A Fab Lab is a community inventors’ workshop offering digital fabrication on a personal scale, in which new products can be built by both businesses and individuals.

 

The Fab Lab program was started in the Media Lab at Massachusetts Institute of Technology (MIT) as a collaboration between the Grassroots Invention Group and the Center for Bits and Atoms (CBA), broadly exploring how the content of information relates to its physical representation, and how a community can be powered by technology at the grassroots level. The Center for Bits and Atoms consortium is still actively involved in continuing research in areas related to description and fabrication but does not operate or maintain any of the labs worldwide.  The Fab Lab concept also grew out of a popular class at MIT named “How To Make (Almost) Anything.”

 

While Fab Labs have yet to compete with mass production and its associated economies of scale in fabricating widely distributed products, they have already shown the potential to empower individuals to create smart devices for themselves. These devices can be tailored to local or personal needs in ways that are not practical or economical using mass production.*

 

Fab Labs have spread from inner-city Boston to rural India, from South Africa to the North of Norway. Activities in fab labs range from technological empowerment to peer-to-peer project-based technical training to local problem-solving to small-scale high-tech business incubation to grass-roots research.

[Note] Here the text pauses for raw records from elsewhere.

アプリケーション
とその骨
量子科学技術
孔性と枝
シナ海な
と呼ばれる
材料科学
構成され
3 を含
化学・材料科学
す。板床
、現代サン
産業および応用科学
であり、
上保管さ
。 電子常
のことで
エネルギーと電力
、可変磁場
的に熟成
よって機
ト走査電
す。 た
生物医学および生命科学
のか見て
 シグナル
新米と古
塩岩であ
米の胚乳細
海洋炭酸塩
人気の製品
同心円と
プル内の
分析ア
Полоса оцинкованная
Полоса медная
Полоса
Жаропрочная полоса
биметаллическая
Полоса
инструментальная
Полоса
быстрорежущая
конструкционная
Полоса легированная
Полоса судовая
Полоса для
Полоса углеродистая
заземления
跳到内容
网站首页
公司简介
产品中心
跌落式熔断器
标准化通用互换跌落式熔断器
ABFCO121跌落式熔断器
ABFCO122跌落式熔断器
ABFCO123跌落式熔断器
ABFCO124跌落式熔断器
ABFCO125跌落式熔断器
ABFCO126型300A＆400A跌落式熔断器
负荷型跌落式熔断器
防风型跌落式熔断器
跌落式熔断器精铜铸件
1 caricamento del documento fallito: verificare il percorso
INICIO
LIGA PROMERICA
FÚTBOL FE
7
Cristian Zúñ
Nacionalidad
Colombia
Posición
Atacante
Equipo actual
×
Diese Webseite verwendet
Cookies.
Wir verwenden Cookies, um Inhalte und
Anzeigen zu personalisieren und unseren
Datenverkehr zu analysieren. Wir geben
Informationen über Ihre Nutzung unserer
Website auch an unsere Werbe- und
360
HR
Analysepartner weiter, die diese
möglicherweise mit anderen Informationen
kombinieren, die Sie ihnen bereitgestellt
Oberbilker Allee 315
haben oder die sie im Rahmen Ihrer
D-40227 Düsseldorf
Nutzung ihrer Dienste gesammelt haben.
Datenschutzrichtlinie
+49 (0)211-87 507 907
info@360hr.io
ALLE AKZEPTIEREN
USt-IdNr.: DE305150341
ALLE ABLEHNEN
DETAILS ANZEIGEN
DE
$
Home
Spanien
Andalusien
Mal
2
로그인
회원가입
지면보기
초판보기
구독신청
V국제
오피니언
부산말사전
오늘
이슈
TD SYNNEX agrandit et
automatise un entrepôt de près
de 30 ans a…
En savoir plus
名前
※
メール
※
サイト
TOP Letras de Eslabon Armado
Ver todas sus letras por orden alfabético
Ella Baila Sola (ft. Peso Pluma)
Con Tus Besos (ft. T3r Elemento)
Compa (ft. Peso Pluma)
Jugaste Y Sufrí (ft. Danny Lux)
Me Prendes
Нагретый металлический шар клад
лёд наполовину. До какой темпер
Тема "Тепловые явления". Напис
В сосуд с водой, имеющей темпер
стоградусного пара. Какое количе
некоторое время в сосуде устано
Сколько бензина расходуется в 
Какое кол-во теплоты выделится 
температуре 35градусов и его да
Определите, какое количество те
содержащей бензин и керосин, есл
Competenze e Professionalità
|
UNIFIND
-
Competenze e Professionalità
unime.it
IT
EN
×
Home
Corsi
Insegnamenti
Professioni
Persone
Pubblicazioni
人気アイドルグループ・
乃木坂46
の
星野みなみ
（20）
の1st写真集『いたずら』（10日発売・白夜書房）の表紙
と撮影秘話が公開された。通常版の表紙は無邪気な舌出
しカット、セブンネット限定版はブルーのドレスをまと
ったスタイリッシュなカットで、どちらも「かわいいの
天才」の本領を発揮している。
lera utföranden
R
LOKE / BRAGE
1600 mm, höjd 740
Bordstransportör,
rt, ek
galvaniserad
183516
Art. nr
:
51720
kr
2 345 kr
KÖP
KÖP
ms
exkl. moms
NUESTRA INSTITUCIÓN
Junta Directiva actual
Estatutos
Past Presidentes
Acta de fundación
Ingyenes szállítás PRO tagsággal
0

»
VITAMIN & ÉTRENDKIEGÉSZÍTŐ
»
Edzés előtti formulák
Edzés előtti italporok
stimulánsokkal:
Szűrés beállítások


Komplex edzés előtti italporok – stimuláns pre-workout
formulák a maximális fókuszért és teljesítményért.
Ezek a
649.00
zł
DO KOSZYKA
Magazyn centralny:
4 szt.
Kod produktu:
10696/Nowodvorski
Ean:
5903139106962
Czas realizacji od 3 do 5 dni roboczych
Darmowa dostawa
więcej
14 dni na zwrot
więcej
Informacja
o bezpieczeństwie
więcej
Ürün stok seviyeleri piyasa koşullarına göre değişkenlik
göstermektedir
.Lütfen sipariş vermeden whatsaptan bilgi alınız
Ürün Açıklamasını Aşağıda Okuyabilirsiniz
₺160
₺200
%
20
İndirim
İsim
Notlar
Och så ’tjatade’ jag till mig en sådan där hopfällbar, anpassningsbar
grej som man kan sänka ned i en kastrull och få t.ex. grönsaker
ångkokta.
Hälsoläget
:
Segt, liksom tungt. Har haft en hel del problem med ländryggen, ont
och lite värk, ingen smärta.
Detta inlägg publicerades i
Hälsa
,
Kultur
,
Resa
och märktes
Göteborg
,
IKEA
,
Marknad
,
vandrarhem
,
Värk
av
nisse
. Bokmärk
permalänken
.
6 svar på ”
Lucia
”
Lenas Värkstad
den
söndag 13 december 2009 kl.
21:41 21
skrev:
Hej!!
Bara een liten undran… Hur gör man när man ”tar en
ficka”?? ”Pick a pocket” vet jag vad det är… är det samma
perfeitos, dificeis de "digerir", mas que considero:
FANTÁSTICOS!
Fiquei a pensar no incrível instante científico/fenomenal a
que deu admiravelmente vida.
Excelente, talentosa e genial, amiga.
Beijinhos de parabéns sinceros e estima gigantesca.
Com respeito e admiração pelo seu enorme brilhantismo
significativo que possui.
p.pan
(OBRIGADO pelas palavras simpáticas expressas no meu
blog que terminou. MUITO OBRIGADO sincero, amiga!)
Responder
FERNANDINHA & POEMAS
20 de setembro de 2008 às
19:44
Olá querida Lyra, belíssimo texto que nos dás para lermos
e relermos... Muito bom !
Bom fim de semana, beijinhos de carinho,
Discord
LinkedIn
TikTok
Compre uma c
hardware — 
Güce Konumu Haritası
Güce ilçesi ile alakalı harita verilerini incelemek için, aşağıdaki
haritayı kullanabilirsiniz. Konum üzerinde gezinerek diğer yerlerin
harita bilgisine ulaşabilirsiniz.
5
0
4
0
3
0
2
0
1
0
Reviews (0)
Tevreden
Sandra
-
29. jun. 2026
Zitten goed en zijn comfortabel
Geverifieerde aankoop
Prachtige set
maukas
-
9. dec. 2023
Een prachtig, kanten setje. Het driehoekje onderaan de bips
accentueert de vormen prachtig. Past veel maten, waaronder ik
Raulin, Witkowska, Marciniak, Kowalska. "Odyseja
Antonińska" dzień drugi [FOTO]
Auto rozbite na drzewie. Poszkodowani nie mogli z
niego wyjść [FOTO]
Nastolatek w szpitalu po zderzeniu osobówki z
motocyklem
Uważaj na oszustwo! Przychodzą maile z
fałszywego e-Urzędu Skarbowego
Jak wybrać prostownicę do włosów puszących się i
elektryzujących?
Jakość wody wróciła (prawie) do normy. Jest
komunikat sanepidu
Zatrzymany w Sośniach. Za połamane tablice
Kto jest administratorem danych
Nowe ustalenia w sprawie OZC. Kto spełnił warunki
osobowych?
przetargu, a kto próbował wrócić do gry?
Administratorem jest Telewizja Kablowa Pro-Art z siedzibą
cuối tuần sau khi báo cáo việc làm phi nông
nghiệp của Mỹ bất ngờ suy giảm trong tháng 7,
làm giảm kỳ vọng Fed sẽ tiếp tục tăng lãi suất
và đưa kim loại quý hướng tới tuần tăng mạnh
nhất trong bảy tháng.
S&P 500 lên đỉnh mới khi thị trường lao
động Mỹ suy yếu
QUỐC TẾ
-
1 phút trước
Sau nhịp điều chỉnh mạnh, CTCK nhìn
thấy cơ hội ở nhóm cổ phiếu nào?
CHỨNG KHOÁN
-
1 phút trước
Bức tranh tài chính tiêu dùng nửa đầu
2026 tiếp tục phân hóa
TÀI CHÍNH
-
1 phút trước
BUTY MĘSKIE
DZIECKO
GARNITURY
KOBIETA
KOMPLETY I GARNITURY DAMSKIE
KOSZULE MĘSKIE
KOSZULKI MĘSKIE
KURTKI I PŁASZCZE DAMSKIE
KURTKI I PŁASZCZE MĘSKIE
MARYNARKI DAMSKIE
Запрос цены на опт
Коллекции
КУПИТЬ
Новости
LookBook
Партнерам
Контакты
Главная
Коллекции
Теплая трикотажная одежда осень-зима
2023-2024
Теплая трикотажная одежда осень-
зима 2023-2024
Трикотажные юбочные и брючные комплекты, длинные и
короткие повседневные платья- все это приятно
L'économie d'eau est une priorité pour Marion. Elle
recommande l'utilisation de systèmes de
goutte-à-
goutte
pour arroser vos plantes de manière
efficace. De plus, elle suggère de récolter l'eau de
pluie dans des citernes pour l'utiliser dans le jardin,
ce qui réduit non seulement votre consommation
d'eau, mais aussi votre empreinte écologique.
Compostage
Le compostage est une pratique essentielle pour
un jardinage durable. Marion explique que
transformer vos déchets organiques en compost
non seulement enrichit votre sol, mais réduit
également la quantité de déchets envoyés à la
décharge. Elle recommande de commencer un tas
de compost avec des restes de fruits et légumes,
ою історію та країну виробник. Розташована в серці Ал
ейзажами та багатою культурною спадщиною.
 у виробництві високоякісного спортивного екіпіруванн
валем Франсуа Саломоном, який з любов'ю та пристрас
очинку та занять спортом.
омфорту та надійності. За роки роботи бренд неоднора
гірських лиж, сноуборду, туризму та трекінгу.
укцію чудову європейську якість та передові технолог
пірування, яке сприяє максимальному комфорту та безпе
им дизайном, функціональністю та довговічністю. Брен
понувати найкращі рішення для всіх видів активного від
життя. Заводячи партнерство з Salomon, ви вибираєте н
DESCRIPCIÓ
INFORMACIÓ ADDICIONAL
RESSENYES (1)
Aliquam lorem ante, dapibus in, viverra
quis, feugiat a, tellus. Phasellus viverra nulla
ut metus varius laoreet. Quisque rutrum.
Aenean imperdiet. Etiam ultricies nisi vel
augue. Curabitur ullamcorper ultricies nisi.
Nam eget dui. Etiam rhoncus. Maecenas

Projects being developed and produced in fab labs include solar and wind-powered turbines, thin-client computers and wireless data networks, analytical instrumentation for agriculture and healthcare, custom housing, and rapid-prototyping of rapid-prototyping machines.**

 

Fab Labs share core capabilities, so that people and projects can be shared across them. In order to become part of the Fab Lab network, new labs must assemble the required hardware and software inventory and accept the Fab Lab Charter.